Zur Umgehung der gesetzlichen Einschränkungen nach dem Arbeitnehmerüberlassungsgesetz (AÜG) und zur Kostenreduzierung decken zahlreiche Unternehmen ihren Bedarf an Fremdpersonal durch den Abschluss von Dienst- und Werkverträgen mit externen Anbietern ab. Solange es sich dabei um echte Dienst- oder Werkverträge handelt, ist dies selbstverständlich ein legitimer Ausdruck arbeitsteiligen Wirtschaftens. Handelt es sich hingegen tatsächlich nicht um echte Dienst- oder Werkverträge, so liegt eine Umgehung des AÜG vor, die Politik und Gesetzgeber ein Dorn im Auge ist.

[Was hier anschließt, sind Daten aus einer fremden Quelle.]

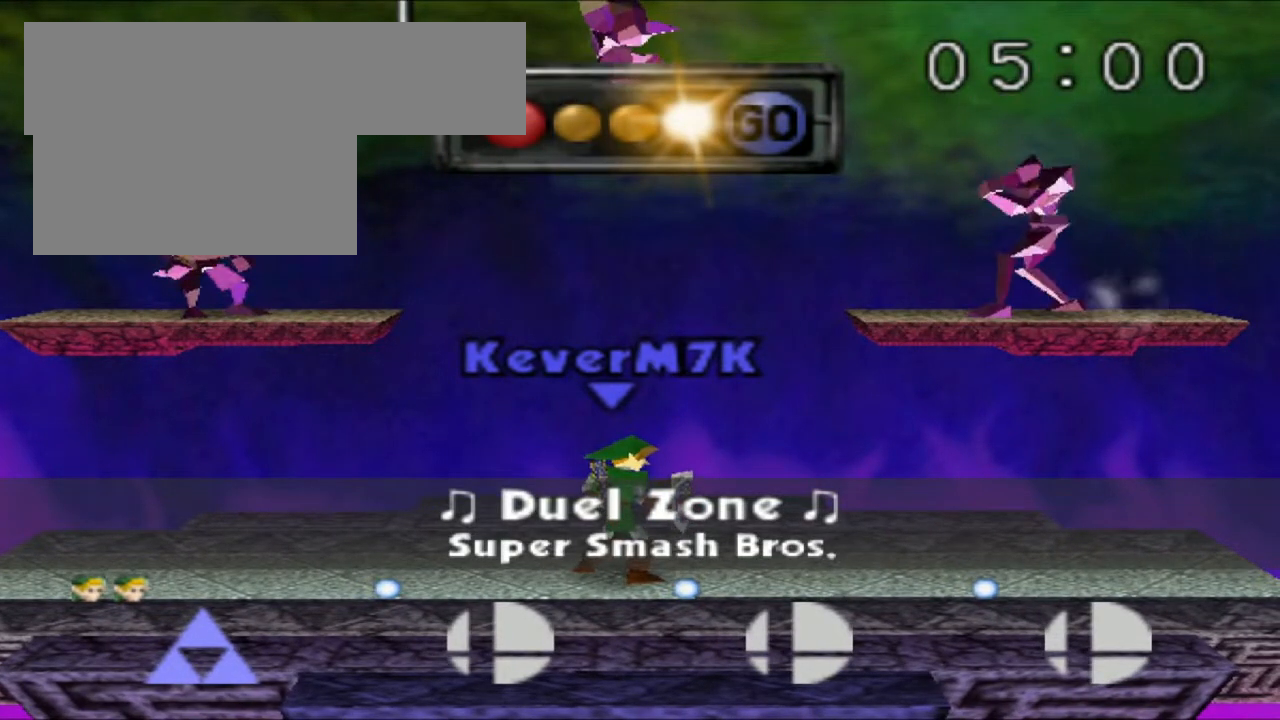
Gameplay with a controller (Nintendo layout); each line is a JSON object with the inputs held at the frame after it. "events" lists button and stick changes between this image and that frame as [ms after this image, input, new state], when the widget could be followed in between. Not read: L3 R3.
{"buttons": [], "left_stick": "left", "events": [[283, "left_stick", "left"]]}
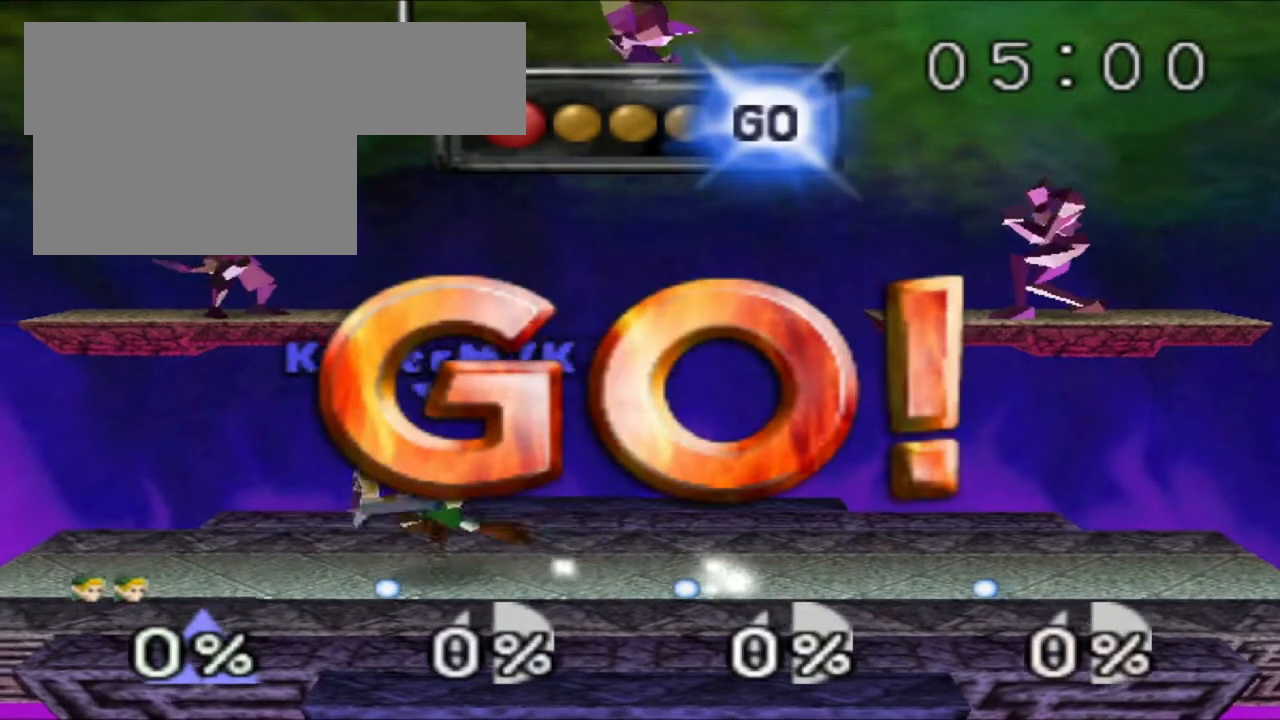
{"buttons": ["Z"], "left_stick": "center", "events": [[34, "Z", "down"], [84, "left_stick", "center"], [150, "left_stick", "left"], [317, "left_stick", "center"]]}
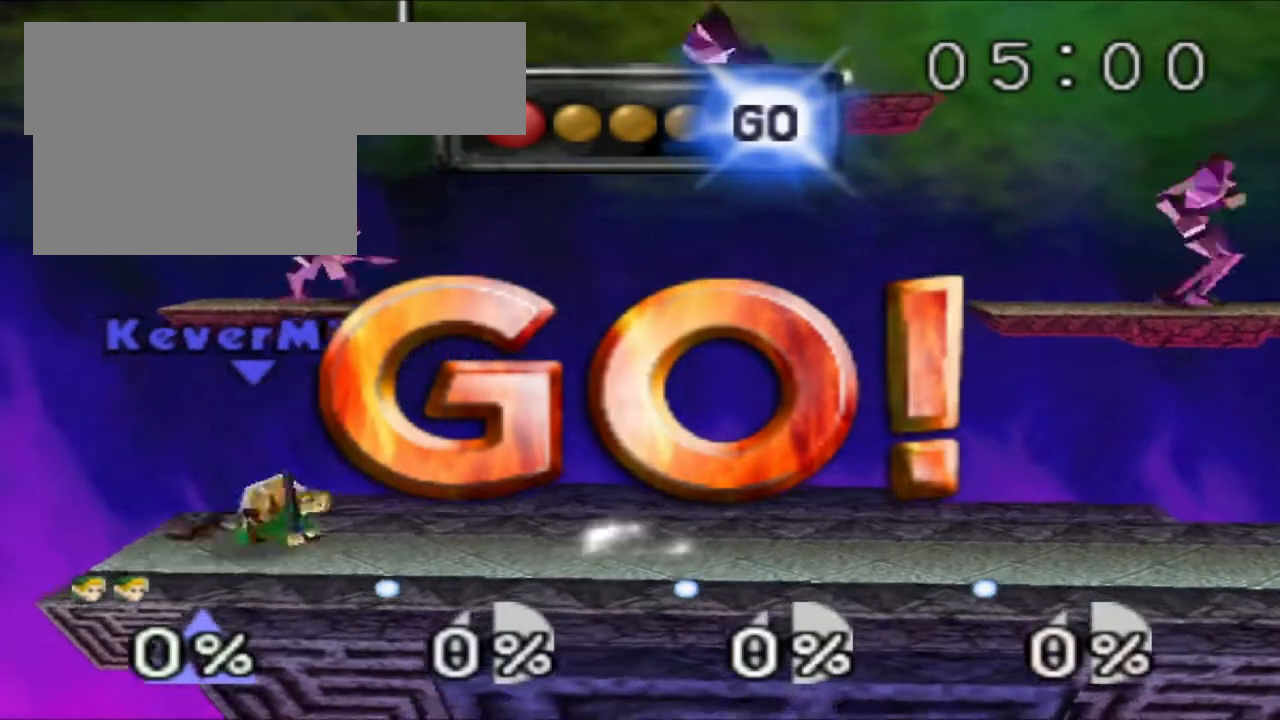
{"buttons": [], "left_stick": "left", "events": [[16, "Z", "up"], [333, "C_RIGHT", "down"], [367, "C_RIGHT", "up"], [400, "left_stick", "left"]]}
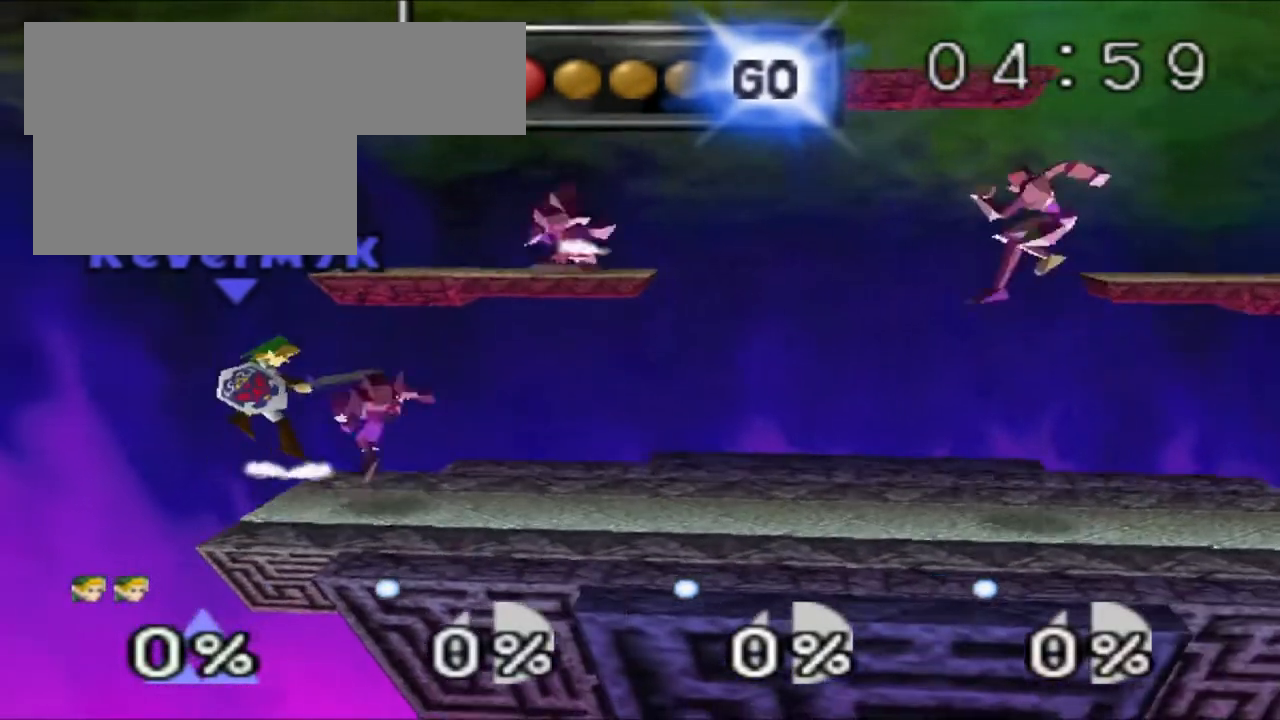
{"buttons": [], "left_stick": "right"}
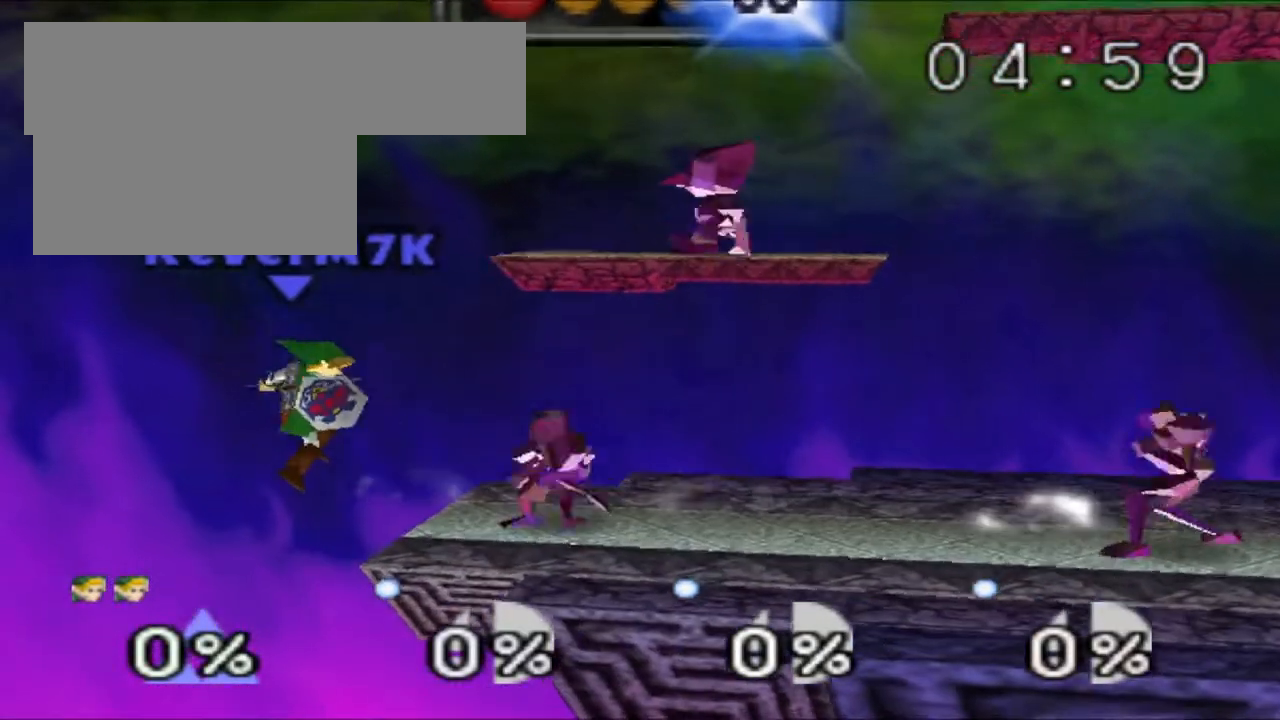
{"buttons": [], "left_stick": "center", "events": [[117, "left_stick", "center"]]}
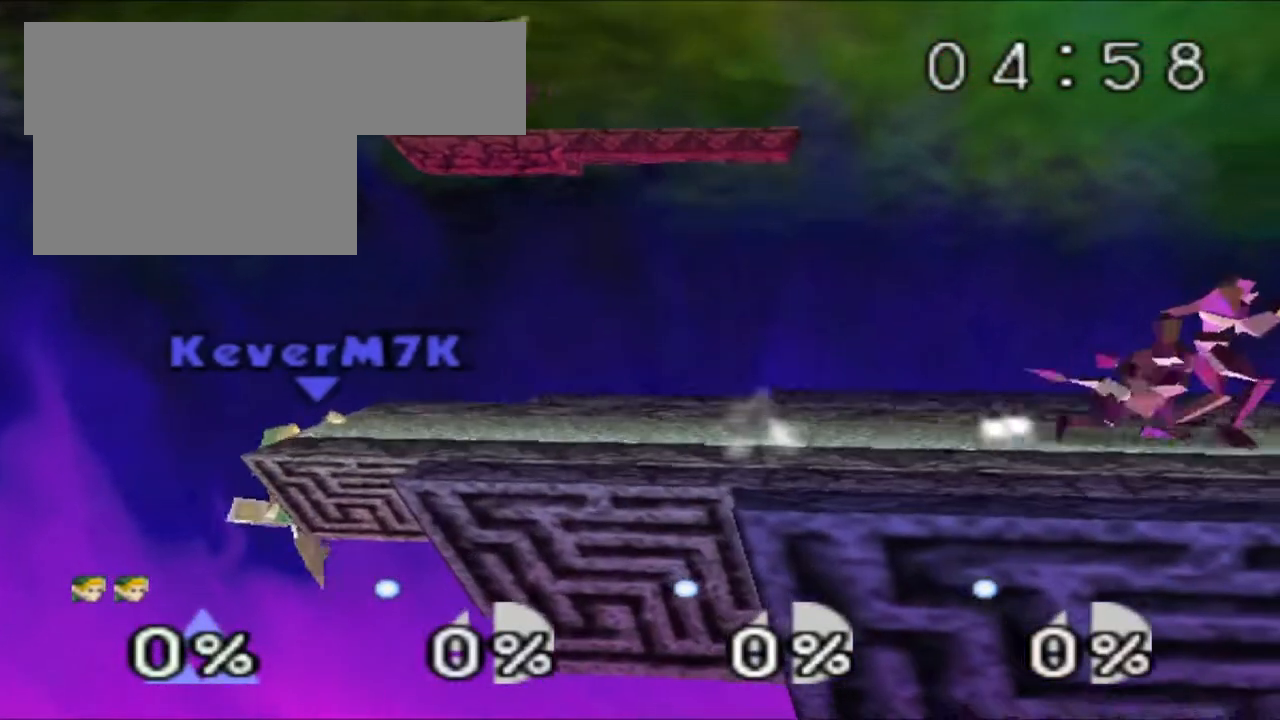
{"buttons": [], "left_stick": "center", "events": []}
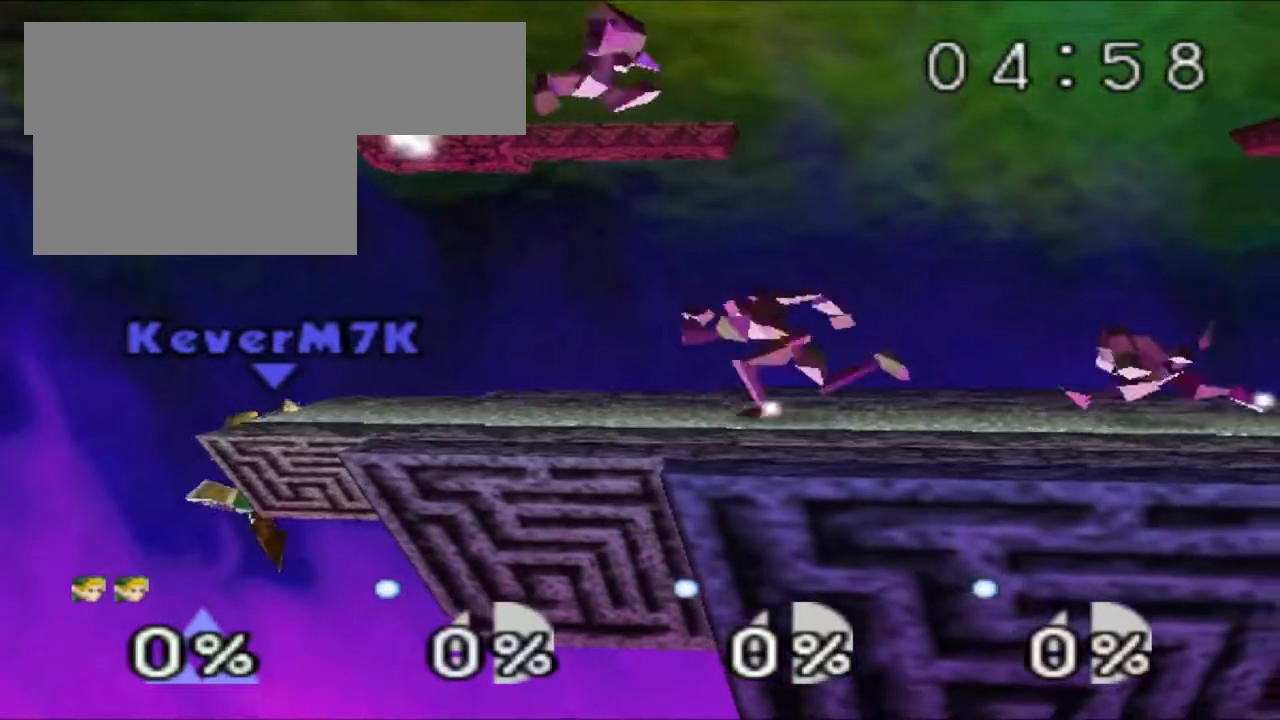
{"buttons": [], "left_stick": "center", "events": [[283, "A", "down"], [367, "A", "up"]]}
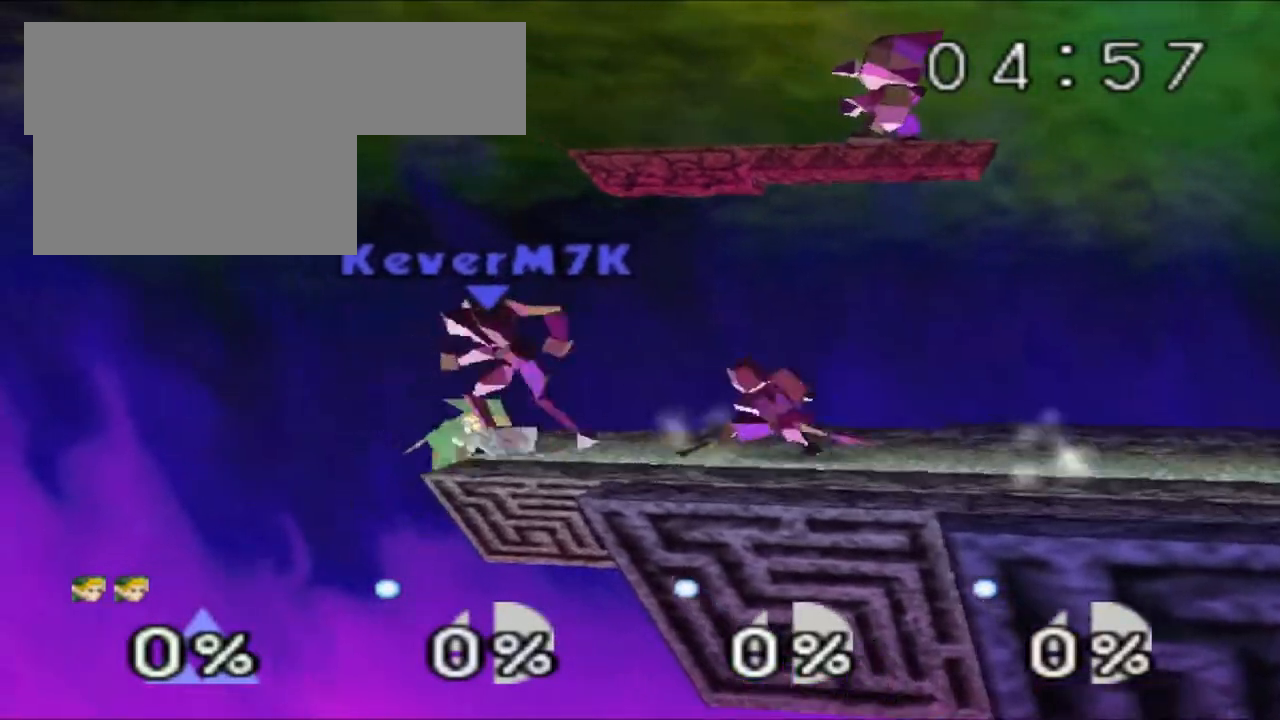
{"buttons": [], "left_stick": "center", "events": []}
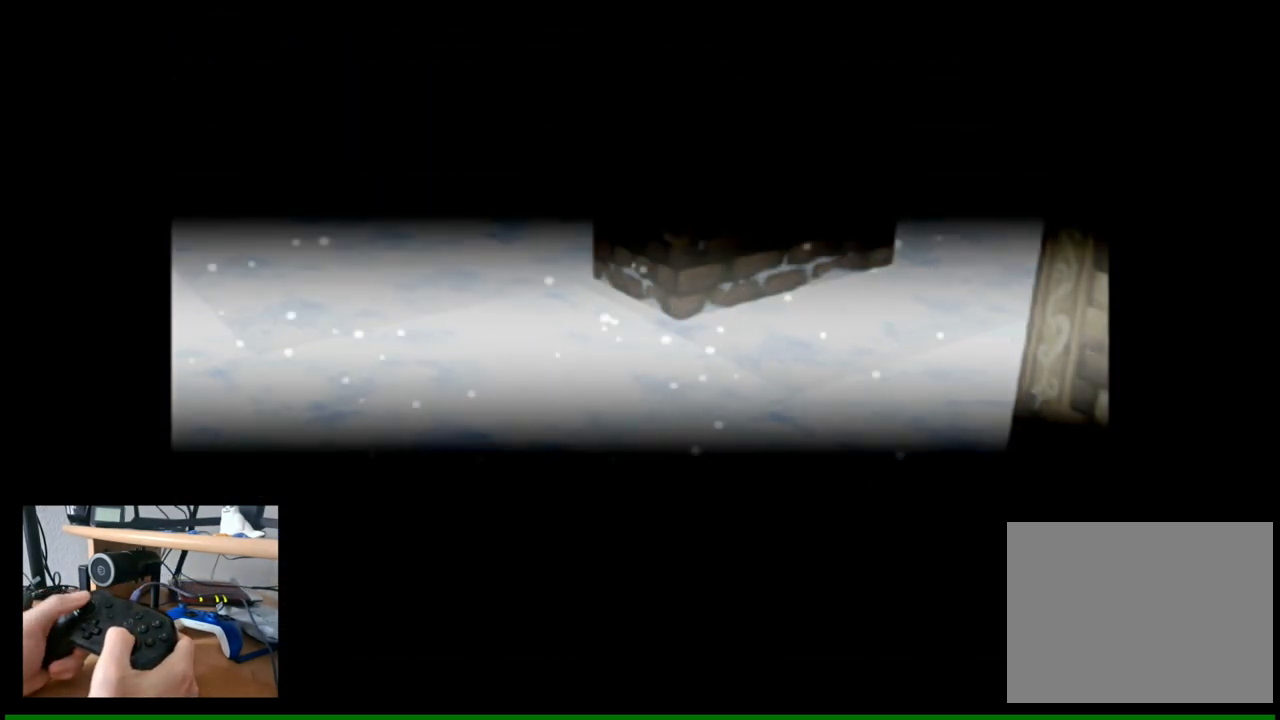
Gameplay with a controller (Nintendo layout); each line is a JSON object with the inputs held at the frame after it. "events" lists button and stick changes between this image and that frame as [ms after this image, input, new state], when the widget could be followed in between.
{"buttons": [], "left_stick": "center", "right_stick": "center", "events": []}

Charakteristisch für einen echten Dienst- oder Werkvertrag ist die eigene Verantwortung des Dienstverpflichteten/Werkunternehmers für die vereinbarten Dienste bzw. das geschuldete Werk. Der echte Dienstverpflichtete/Werkunternehmer organisiert die zur Erreichung der vertraglich vereinbarten Leistungen im Rahmen einer eigenen betrieblichen Organisation. Die zur Ausführung des Dienst- oder Werkvertrags eingesetzten Arbeitnehmer unterliegen ausschließlich den Weisungen des Dienstverpflichteten/Werkunternehmers. Besteht hingegen die nach dem Dienst- bzw. Werkvertrag geschuldete Leistung ausschließlich in der Bereitstellung von Personal, das im Betrieb des Dienstberechtigten bzw. Besteller des Werkes eingesetzt wird und von dessen Weisungen abhängig ist, handelt es sich um (verdeckte) Arbeitnehmerüberlassung.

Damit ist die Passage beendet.